## Passage:
=== Begin Enclosure ===
I am a native in this world And think in it as a native thinks

Friday, August 30, 2024

Cotswold dry stone walls




An especially pretty example of the stone walls common in the Cotswolds. They're built with no mortar, just stacking layer upon layer of flat stones horizontally, and finishing with a layer of vertical coping stones to help hold it together.

Wednesday, August 28, 2024

Repurposing





I love this—the traditional red phone boxes are mostly gone now, just like pay phones in the U.S., but many of them have been repurposed into mini-libraries, or, like this one, a defibrillator in case of emergency.

An animal distraction


Fortunately there was a pair of donkeys in the field next to the ruins or I might have taken another hundred pictures of archways.

Arches


More Minster Lovell Hall


Minster Lovell Hall


This was our last stop on the Cotswolds tour. After a long day of quaint cottages and village streets, who wouldn't enjoy a good ruin?

The hall was built by William, Baron Lovell, in the 1430's. Unfortunately it didn't remain in the family for long; William's grandson Francis was a supporter of Richard III and after Richard's defeat at Bosworth, the property was seized by the Crown. It was abandoned and dismantled for building stone in the 1700's, and has been a ruin ever since.
=== End Enclosure ===
## Parts of the exercise:
[a] According to the blog, who built Minster Lovell Hall, and in what decade?
[b] Write out the blog word for word from "Repurposing" to "case of emergency.".

## Information supplied:
=== Begin Enclosure ===
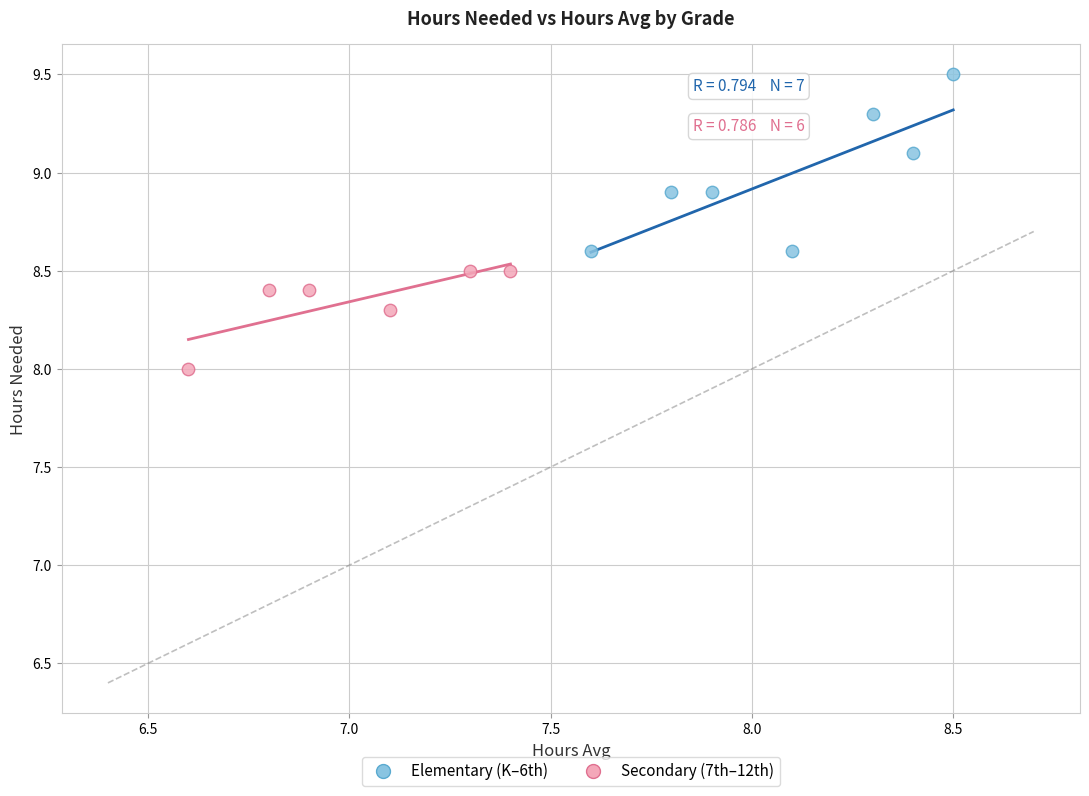

Which series reaches the minimum Y coordinate?

Secondary (7th–12th)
=== End Enclosure ===
## Task solutions:
[a] William, Baron Lovell, built it in the 1430's.

[b]
Repurposing





I love this—the traditional red phone boxes are mostly gone now, just like pay phones in the U.S., but many of them have been repurposed into mini-libraries, or, like this one, a defibrillator in case of emergency.